VSF is pleased to inaugurate its outdoor gallery and sound corridor with the new site-specific installation Inverted Capitol Spire, Programmatic Architecture Displacement 5 and the five-channel sound-piece “Inversion V” by Los Angeles-based artist Scott Benzel. This is his first show with the gallery.
Benzel’s work often examines the boundaries between curatorial and artistic practices, as well as popular and high culture, through the selection, re-contextualization, and re-examination of subjects categorized within the twin spheres of ‘high’ and ‘low.’ For this exhibition, the artist approaches two of Los Angeles’ most definitive cultural icons–the Capitol Records building and The Beach Boys–using the musical and architectonic concept of inversion.

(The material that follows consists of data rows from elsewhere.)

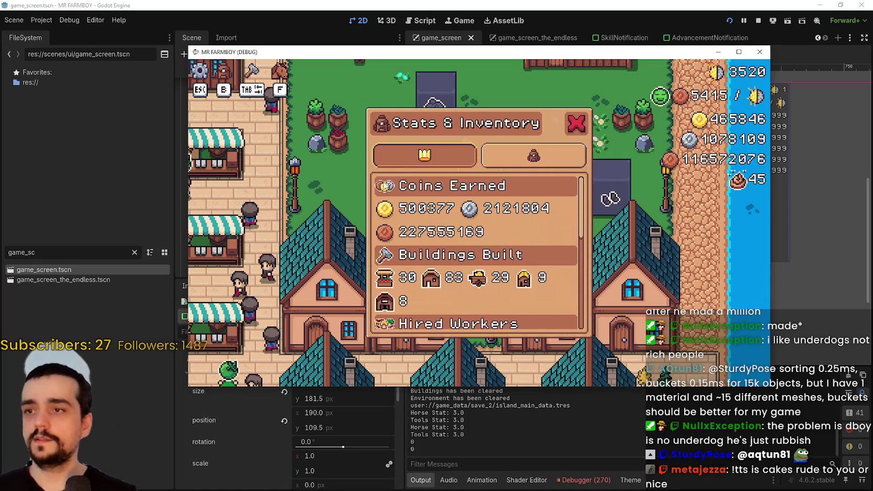
pyautogui.scroll(-3, 377, 193)
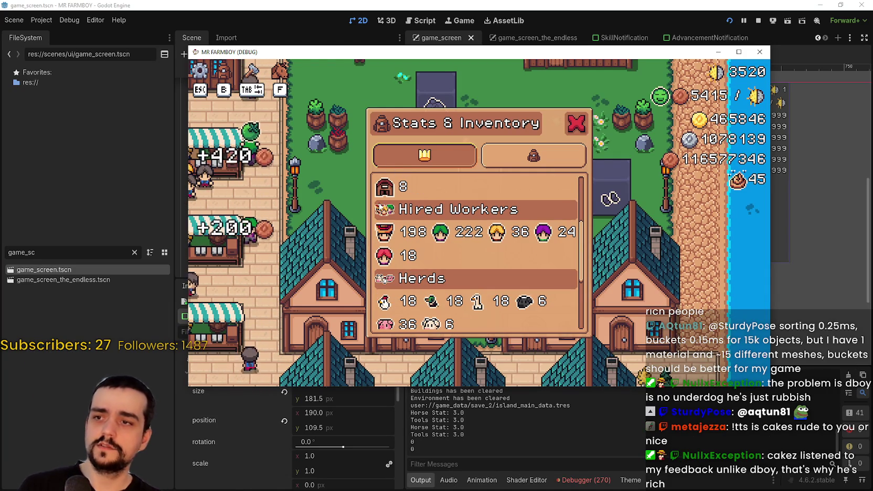
pyautogui.scroll(-3, 404, 283)
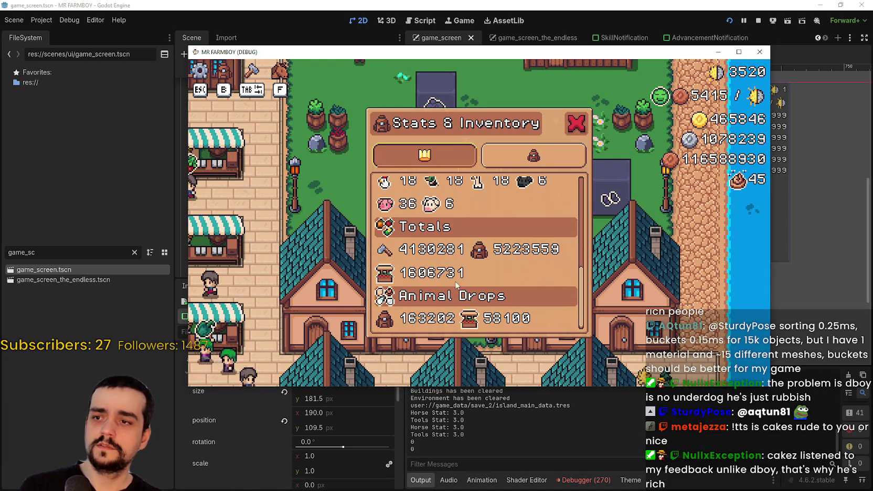
pyautogui.scroll(3, 563, 290)
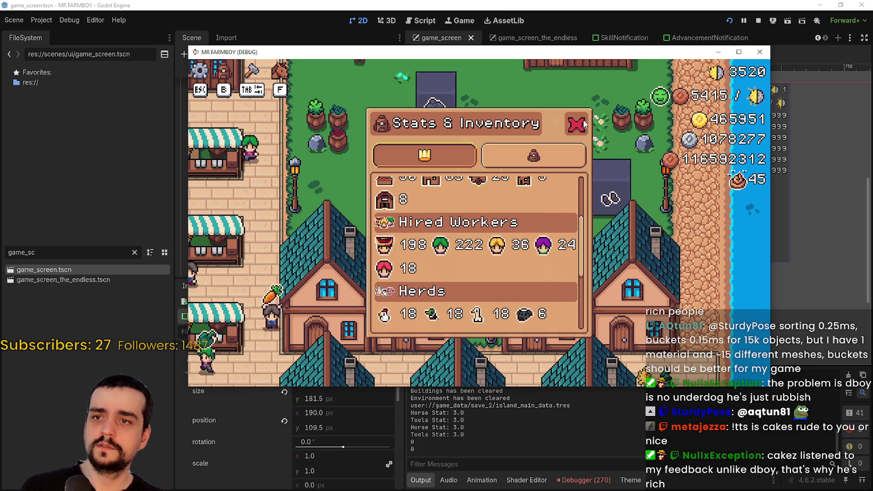
pyautogui.click(582, 124)
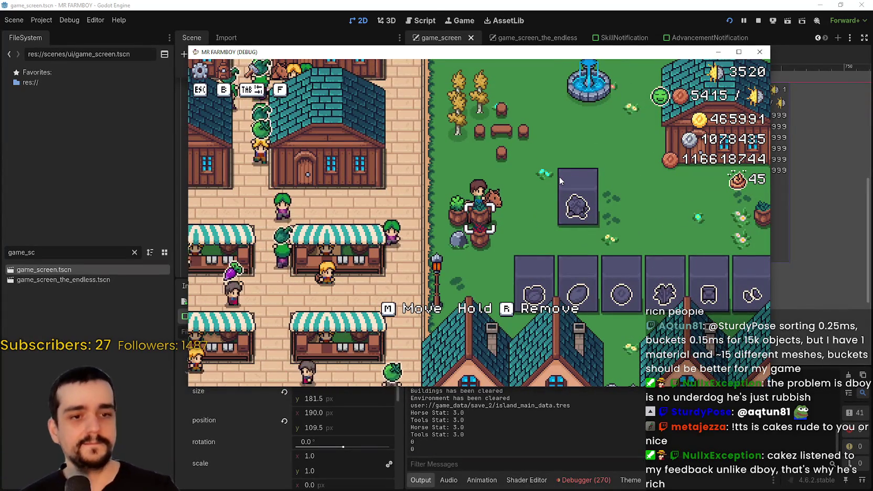
# - Ride the farmer right across town to the warehouse door and check its inventory
pyautogui.press('d')
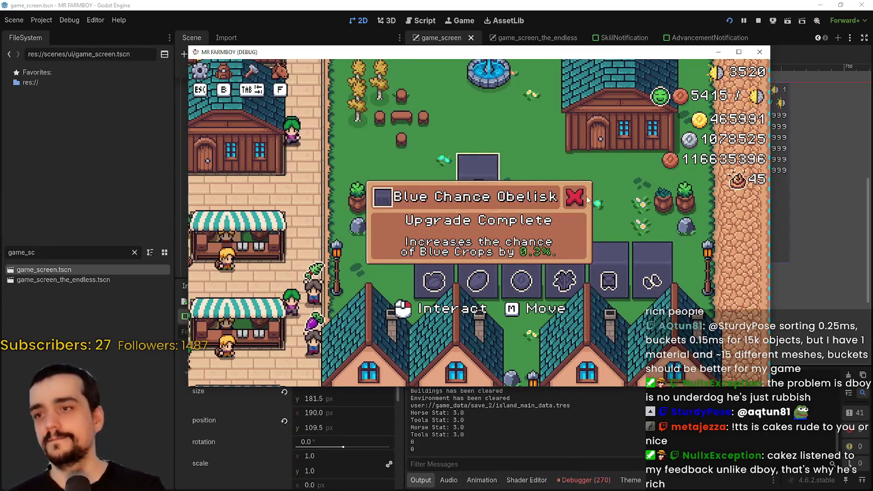
pyautogui.press('d')
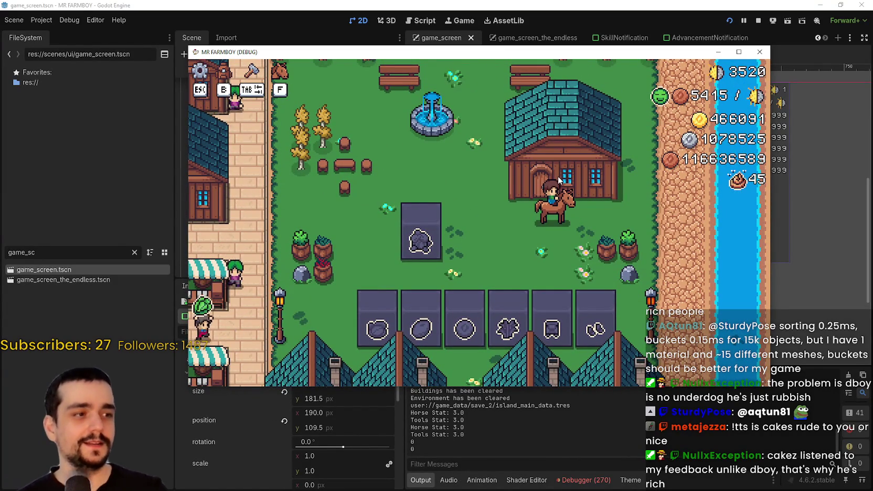
pyautogui.press('w')
pyautogui.press('s')
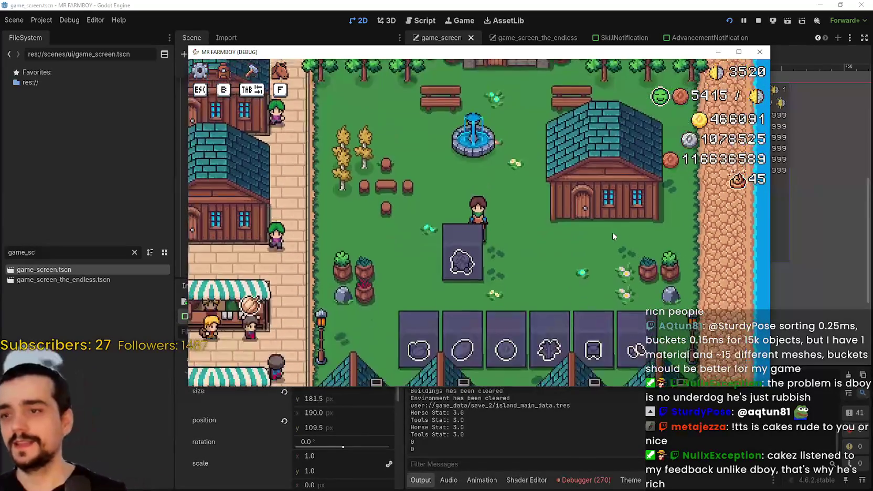
pyautogui.press('w')
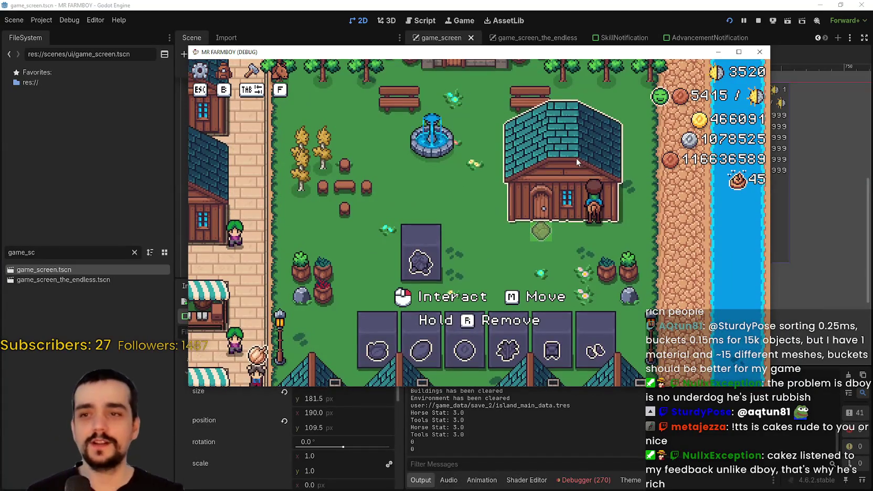
pyautogui.click(576, 157)
pyautogui.click(594, 100)
# - Walk the farmer through the trees by the river, left through town, and up toward the sea
pyautogui.press('w')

Conceived of by the 24-year-old graduate student Lou Naidorf for the architectural firm Welton Beckett, the original design for the Capitol Records building suggests an inverted (skyward) stylus atop a stack of records, capped with a light that regularly pulses out Morse code for ‘Hollywood.’ After its completion in 1956, it became both the world’s first circular office building and a novelty construction that visually established the growing record company as a formidable West Coast presence. In In verted Capitol Spire, Programmatic Architecture Displacement 5, Benzel turns a 1/4-scale steel replica of this blinking SoCal landmark earthward, reassuming its original symbolism as a phonographic needle. Meanwhile, “Inversion V” reworks Benzel’s string-quintet composition based on The Beach Boys’ 1969 Capitol Records’ release “Never Learn Not to Love” with both the rhythmic drumming of Morse code for Hollywood and abstracted compositions inspired by field recordings from Los Angeles’ streets.
Both Benzel’s bold anti-monument and tempermental sound-piece confront an alternate history of Los Angeles’ flippant culture industry.